Ian has also overseen numerous successful consignments and institutional sales including the three-part single-owner sale of The Detective Fiction Library of Richard M. Lackritz ($780,000, 2002), setting a world record for a single-owner sale in that genre;  A Vitruvius collection consigned by the Metropolitan Museum of Art that included a copy of the first edition of De architectura, Rome, 1487, a world record for a book on architecture ($881,000, 2007); and the sale of Newton’s Philosophiae naturalis principia mathematica (London, 1687), the presentation copy to King James, ($2.5 million, 2013).

Ian has lectured for New York University and the Appraiser Association of America. He has been a member of the Grolier Club, the oldest existing bibliophilic club in North America, since 1999. 

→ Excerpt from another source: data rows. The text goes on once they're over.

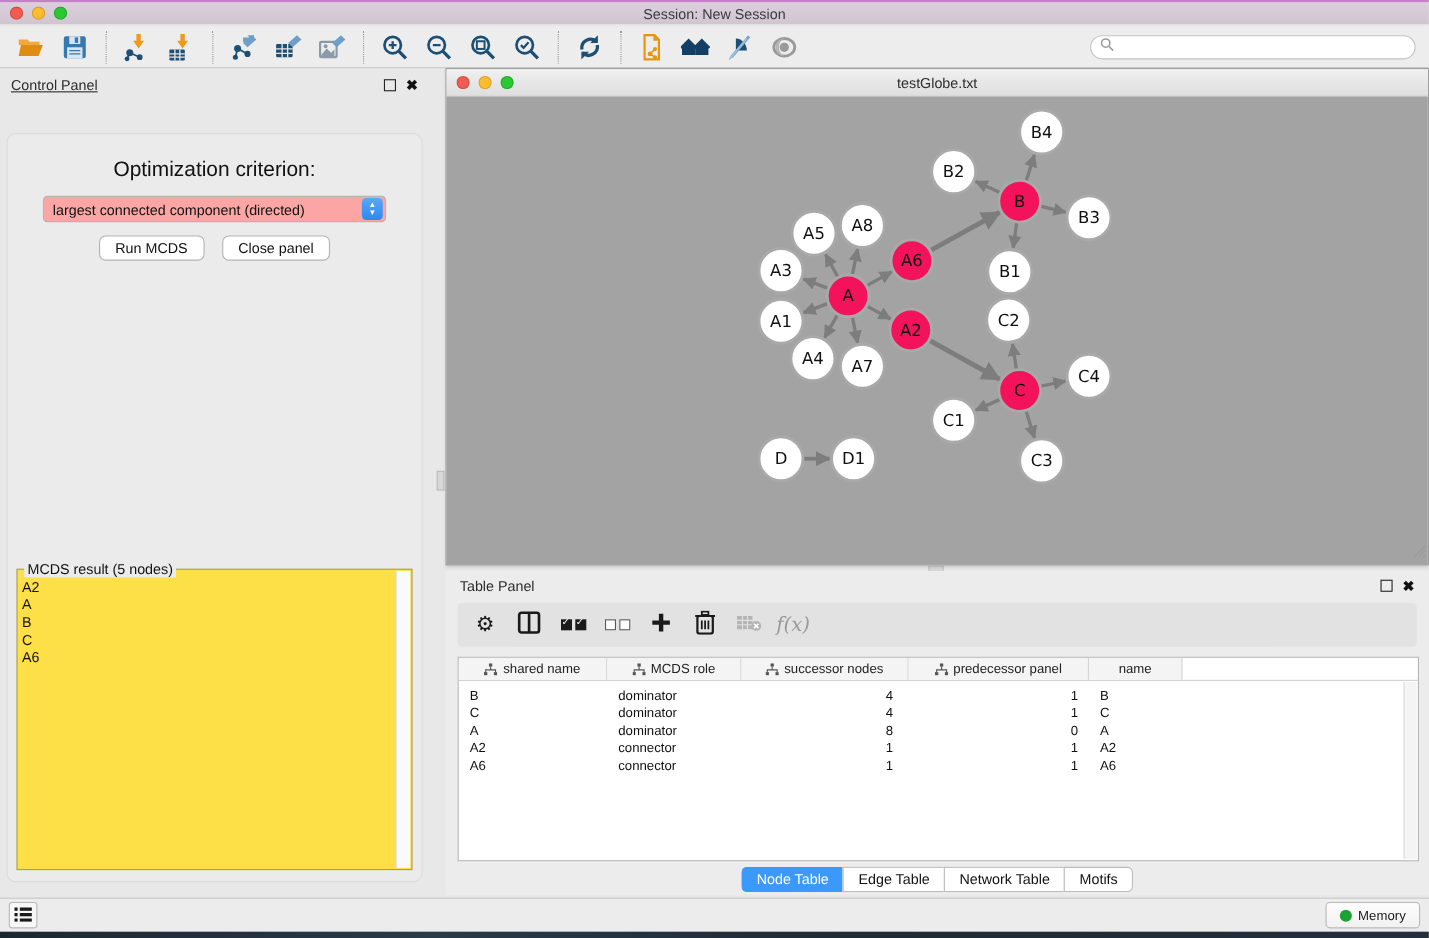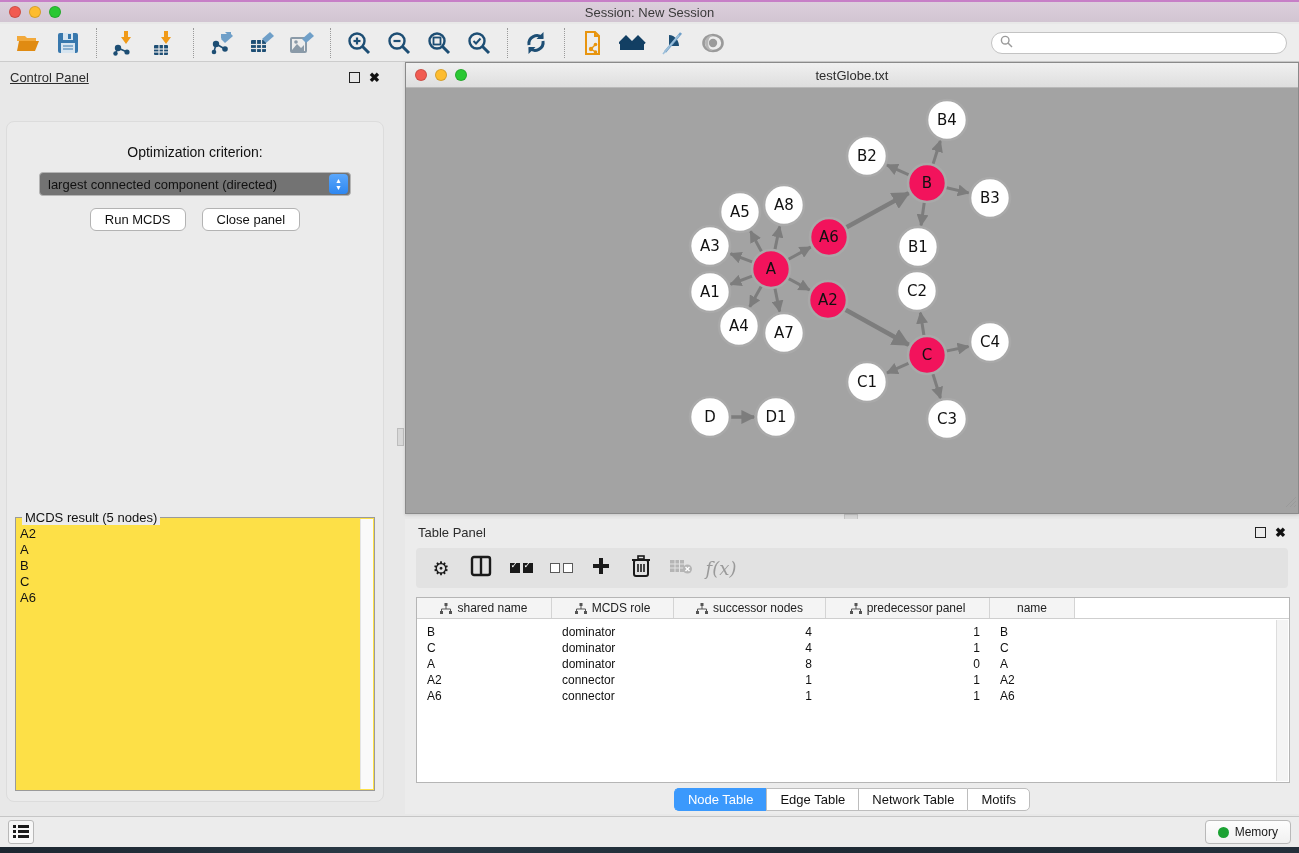"Optimization criterion:" .opt-label { font-size: 14px -> 19px }
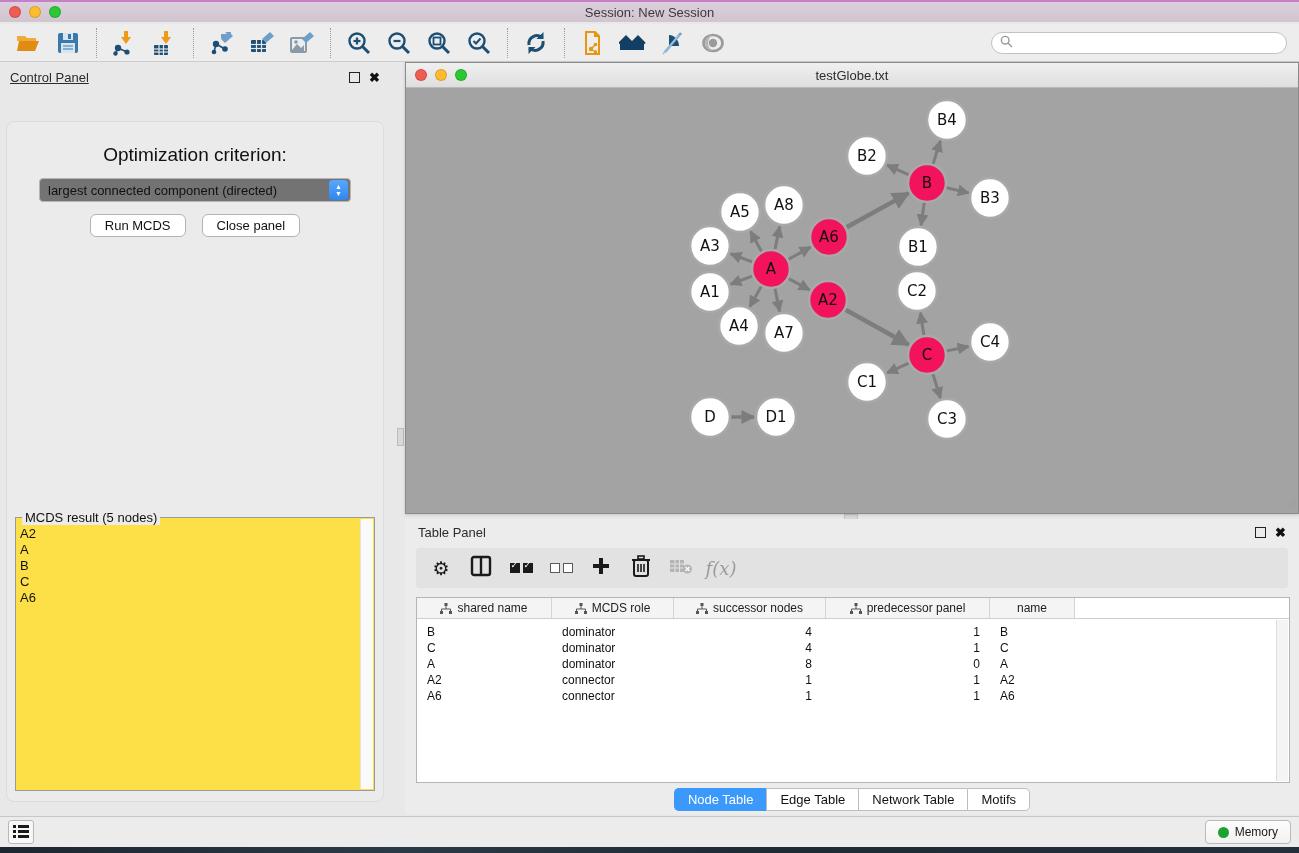"largest connected component (directed)" .select { background: #737373 -> #fca5a5 }
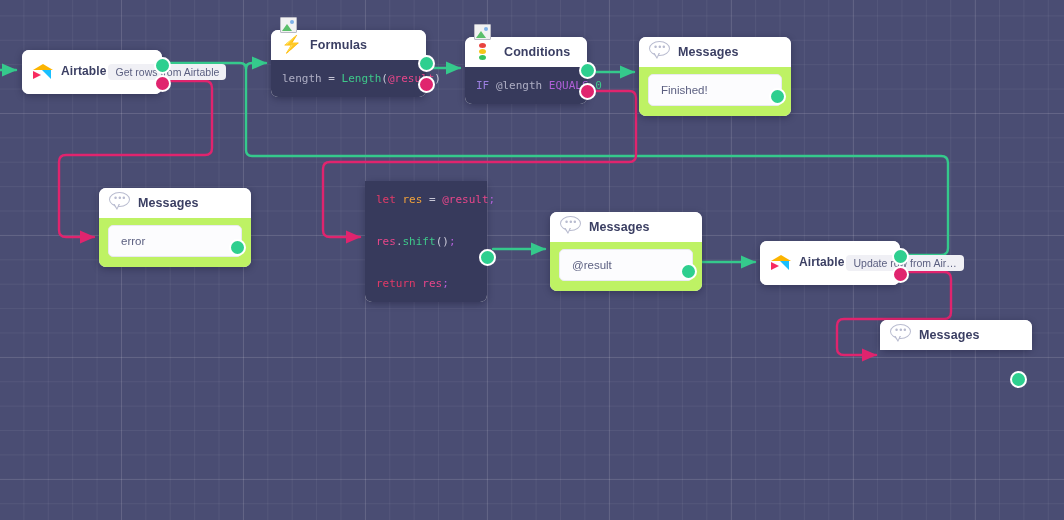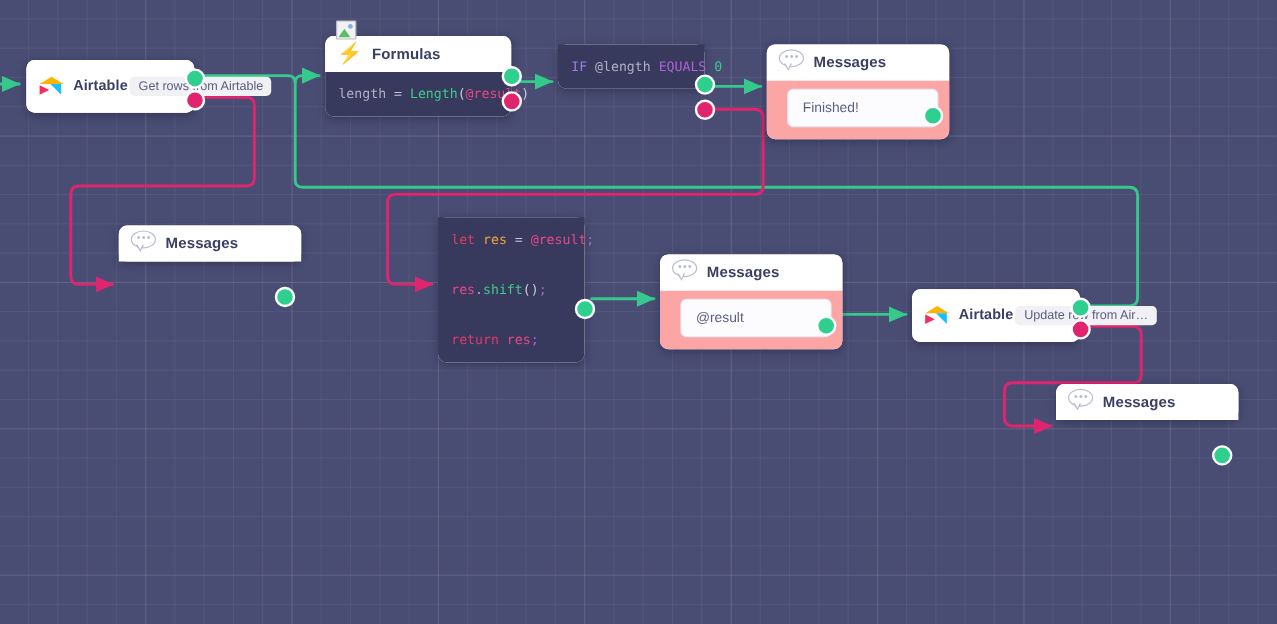"Conditions" div.node-head { html: none -> <div> <span></span> <span><span><i></i><i></i><i></i></span></span> <div>Conditions</div> </div> }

During Darren Sutherland’s ten years at the Strand Bookstore, he has seen and handled valuable and interesting material in all fields. With a degree in English Literature from the University of California at Berkeley, he began his career in the book trade as the first employee of Iconoclast Books, a vibrant retail bookshop in Sun Valley, Idaho. Over the course of a decade he helped grow the fledgling store into multiple locations, with a particular focus on first edition Hemingway, books on fishing, and western Americana.  He has provided commentary on the book markets for numerous publications, including Esquire and the Wall Street Journal.